*Text passage*:

____________

The first is “I’m not” and the second is “Fuck off”.

Today I’d like to expand upon the first response.

I’m often perceived as being someone who hates the recruitment industry – and agencies in particular.

That perception is, I believe, caused by the fact that I quite often criticise the agency part of the industry, its practises and what I perceive to be its delusions of relevancy.

I particularly dislike the way the industry seems to want to constantly massage its own ego by shouting about its successes, despite collectively only enjoying about a 1 in 5 success rate on all the vacancies their clients ever ask them to fill.

If any other business in any other sector enjoyed those kinds of conversion rates, they’d keep quiet about it. That’s assuming they stayed in business long enough.

But recruitment agencies do stay in business long enough, which begs the obvious question – how?

They stay in business because recruiting new staff is a task that most HR people and hiring managers dislike intensely.

Recruitment is dirty work. It’s dirty work because filling jobs requires dealing with a lot of shit.

____________

*Information supplied*:
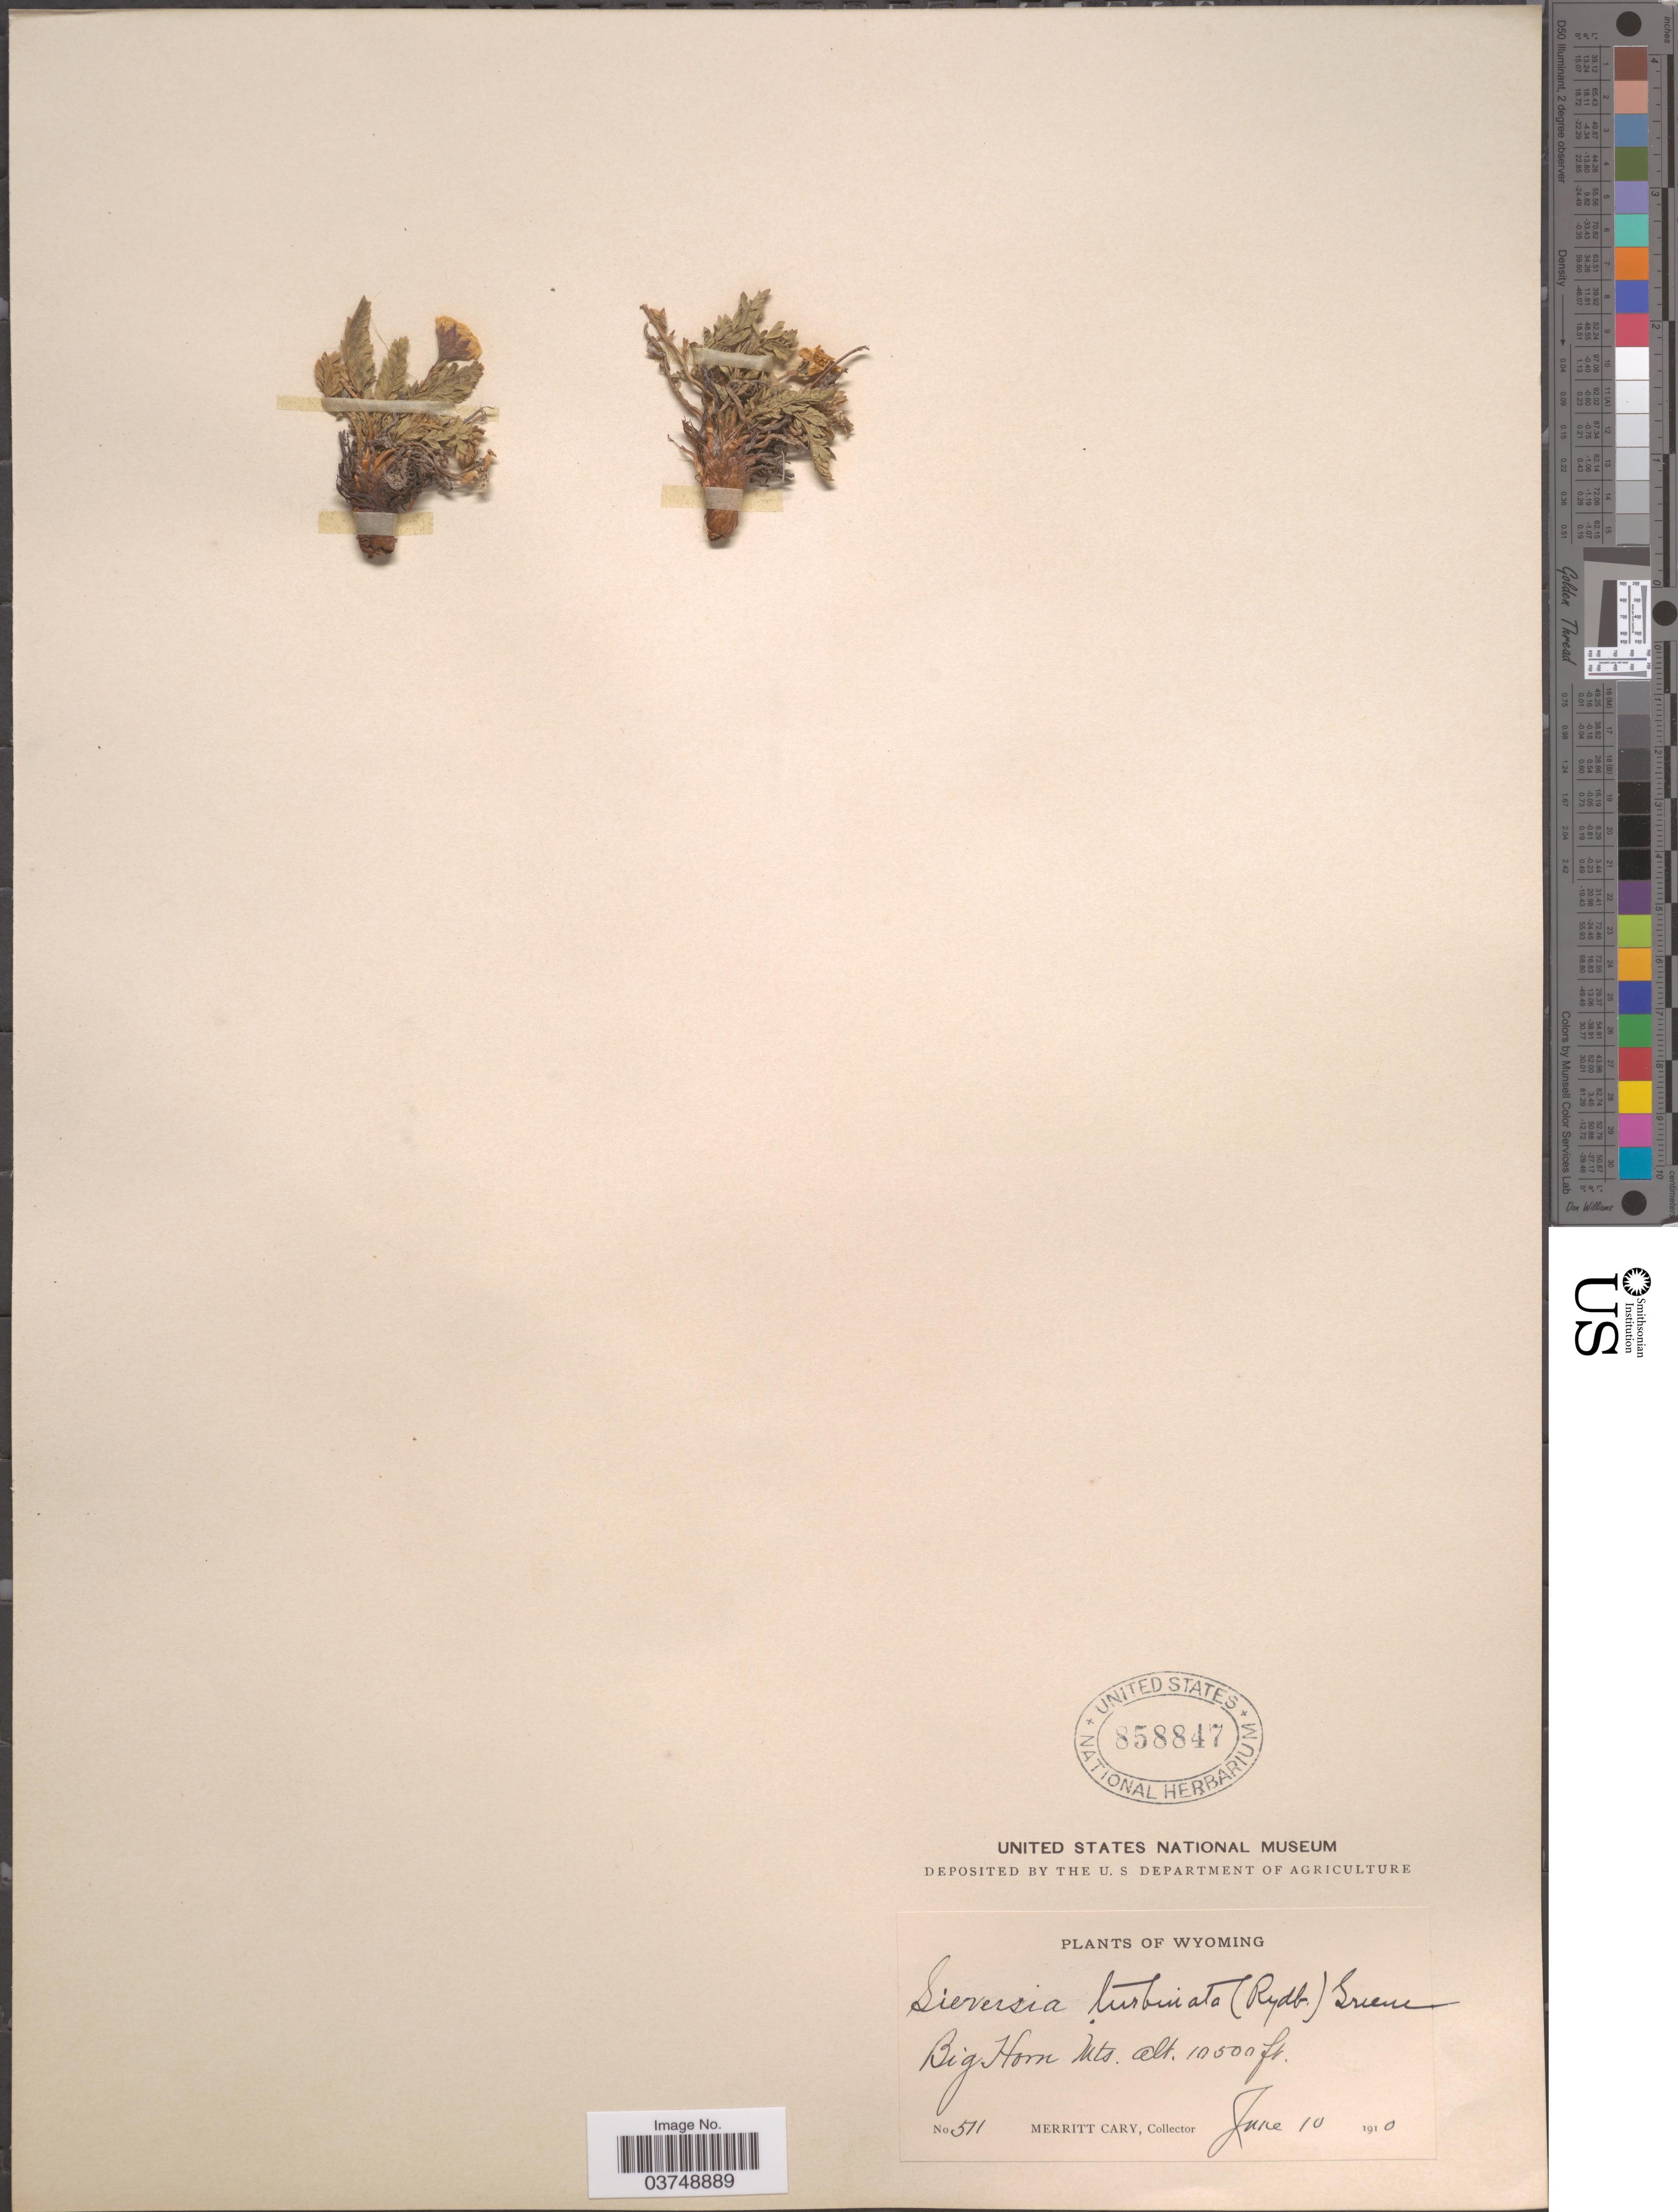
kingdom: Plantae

____________

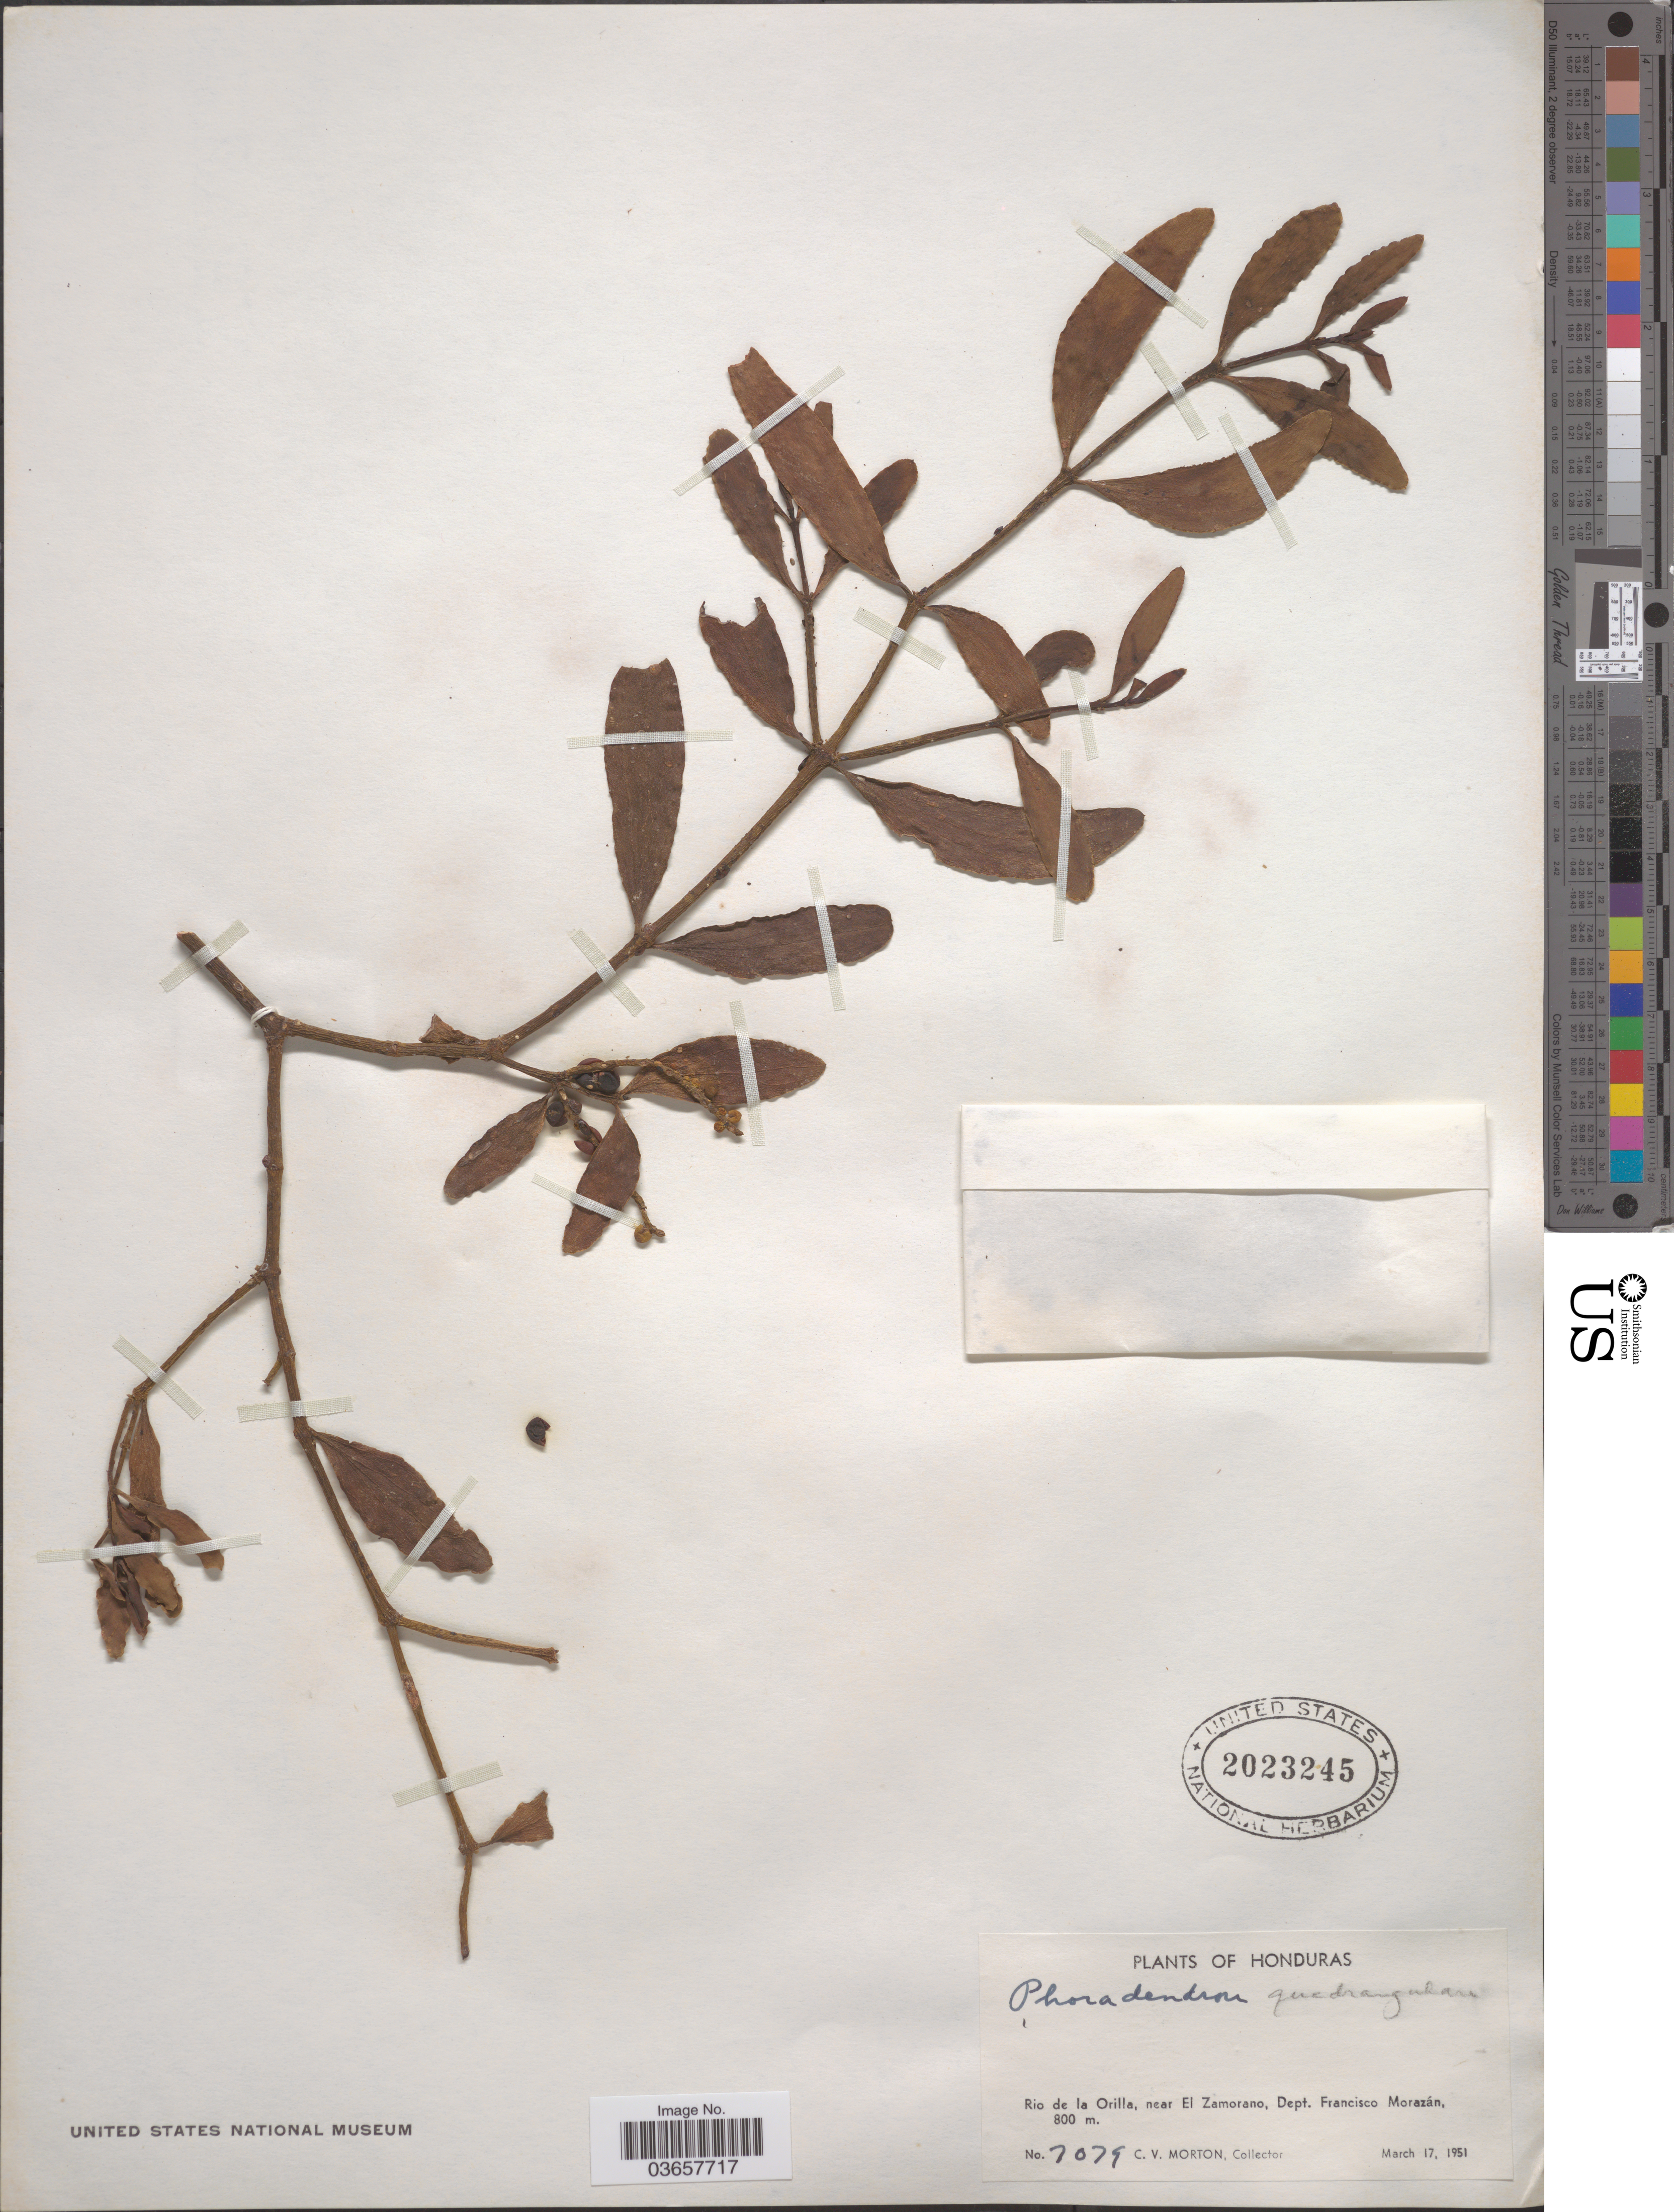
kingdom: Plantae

____________

*Directions*:
a - From the passage on recruitment agencies, list every sentence that contains the word "business."
b - Please duplicate the passage on recruitment agencies between "I’m often perceived" and "question – how?", inclusive.

*List of solutions*:
a -
If any other business in any other sector enjoyed those kinds of conversion rates, they’d keep quiet about it.
That’s assuming they stayed in business long enough.
But recruitment agencies do stay in business long enough, which begs the obvious question – how?
They stay in business because recruiting new staff is a task that most HR people and hiring managers dislike intensely.

b -
I’m often perceived as being someone who hates the recruitment industry – and agencies in particular.

That perception is, I believe, caused by the fact that I quite often criticise the agency part of the industry, its practises and what I perceive to be its delusions of relevancy.

I particularly dislike the way the industry seems to want to constantly massage its own ego by shouting about its successes, despite collectively only enjoying about a 1 in 5 success rate on all the vacancies their clients ever ask them to fill.

If any other business in any other sector enjoyed those kinds of conversion rates, they’d keep quiet about it. That’s assuming they stayed in business long enough.

But recruitment agencies do stay in business long enough, which begs the obvious question – how?